3.2. DNA Methylation

The addition of methyl groups to the cytosine CpG island of DNA is the most studied mechanism to regulate different processes, including chromosomal stability, genomic imprinting and X-chromosome inactivation [43]. DNA methylation is carried out primarily by three conserved enzymes in mammals: DNA methyltransferases (DNMT) 1, 3a and 3b [54], with different functions. DNMT1 maintains the methylation patterns during DNA replication and is expressed in somatic tissues and proliferating cells [55]. DNMT3a and 3b are de novo methyltransferases, and alternative transcripts with different functions are present in humans and mice [56]. As shown in Figure 4, DNMT adds methyl groups in the CpG island of promoter gene, preventing the RNA polymerase union and repressing the gene expression.
The relationship between DNA methylation aberrations and cancer has already been demonstrated in humans (see review [58]). Hypomethylation of several regions provokes the expression of oncogenes, whereas hypermethylation favours the development of cancer through the silencing of tumour suppressor genes. In dogs, the relationship between hypomethylation in genomic regions has been shown in canine leukaemia and lymphoma, where 30 and 69% of cases, respectively, were found. They are related to early phases of tumour transformation and progression [59]. In canine skin tumours, hypomethylation has been correlated to aggressiveness [60]. Hypomethylation has been found in canine osteosarcoma and lung cancer [61], whereas hypermethylation has been related to lymphoma [62], melanoma [63] and leukaemia [64], among other canine tumours, including canine mammary tumours. For example, hypomethylation of the intron region of the PAX6 motif of CDH2 and ADAM19 genes and hypermethylation at the PAX5 motifs in the intron regions of CDH5 and LRIG1 genes have been related to breast cancer [65].
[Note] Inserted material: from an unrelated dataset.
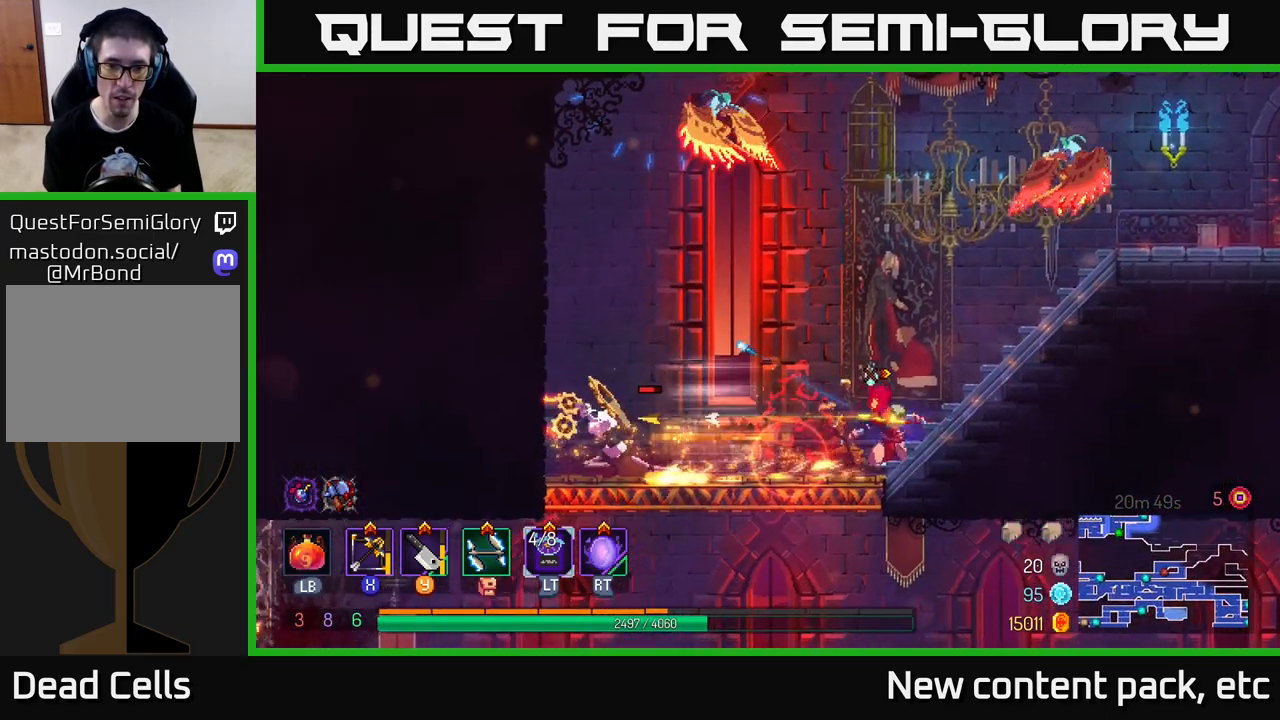
{"buttons": [], "left_stick": "left", "right_stick": "center", "events": [[17, "left_stick", "left"], [150, "B", "down"], [250, "B", "up"]]}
Different GWAS (genome-wide association studies) have been carried out with relevant results. Specifically, in gastrointestinal lymphoma, 773 CpG islands are methylated, including promoter regions of 61 genes, including homeobox genes [66], whereas in high-grade B-cell lymphoma, Hsu et al., (2021) found 14 specific hypermethylated genes in samples of sick dogs but not in healthy dogs [67]. In canine diffuse large B-cell lymphoma, 1194 target loci are hypermethylated, including HOX, BMP and WNT genes, in promoter, 5′-UTRs upstream and exonic regions [68]. Hypomethylation in several regions and genes has been correlated with CML. Specifically, in dogs with NHL, higher DNA hypomethylation has been observed in circulating leukocytes [69].
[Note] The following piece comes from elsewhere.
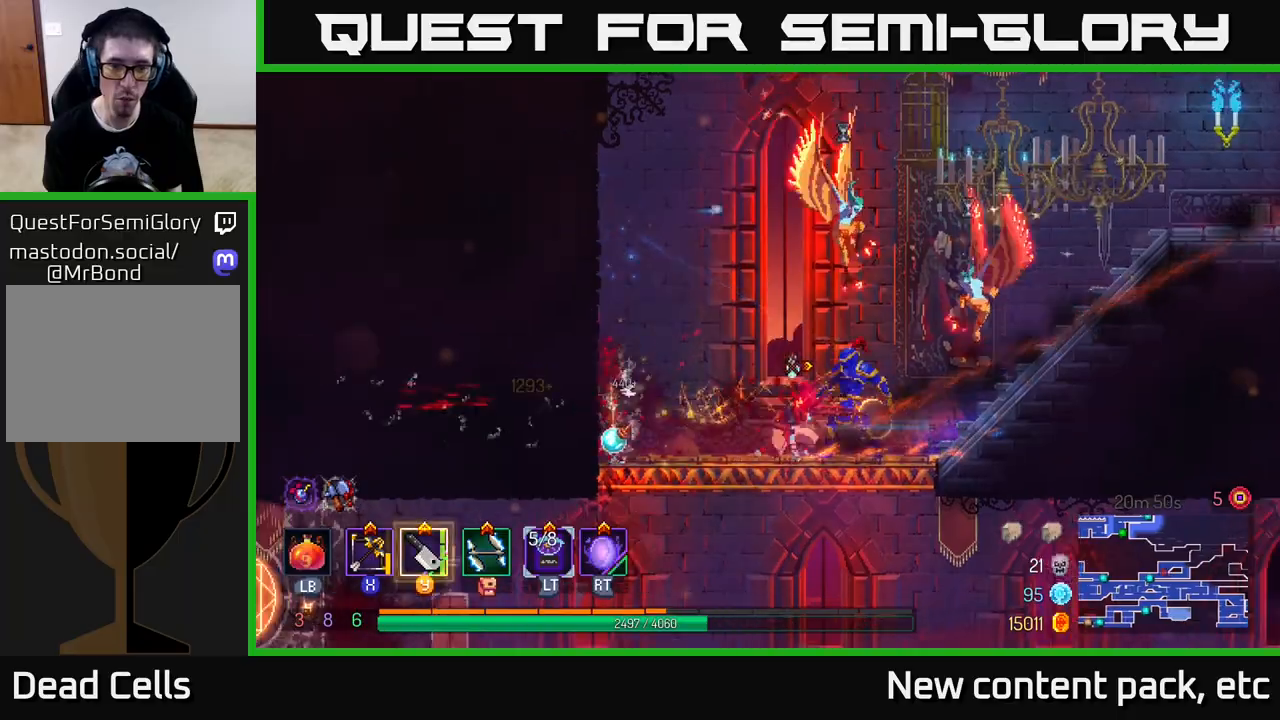
{"buttons": [], "left_stick": "center", "right_stick": "center", "events": [[233, "Y", "down"], [233, "left_stick", "right"], [300, "Y", "up"], [417, "left_stick", "center"]]}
In CML, not only methylated profiles have been studied. Different genes with relevant functions present methylation or non-methylation. In vitro studies have shown hypermethylation in promoter regions of TWIST2 (related to transcriptional regulation [70]) and TLX3 (orphan homeobox) genes in canine lymphoma cell lines [71]. Bryan et al., (2009) found abnormal hypermethylation of the CpG island in the DLC1 (tumour suppressor gene) promoter in canine NHL samples, although it is not associated with silencing expression gene or survival [62]. Other tumour suppressor genes are inhibited by hypermethylation in CML. For example, tissue factor pathway inhibitor-2 (TFPI-2) is hypermethylated in its promoter region, decreasing its expression [72], and death-associated protein kinase (DAPK) hypermethylation has been correlated to negative prognosis in canine B-cell lymphoma [73].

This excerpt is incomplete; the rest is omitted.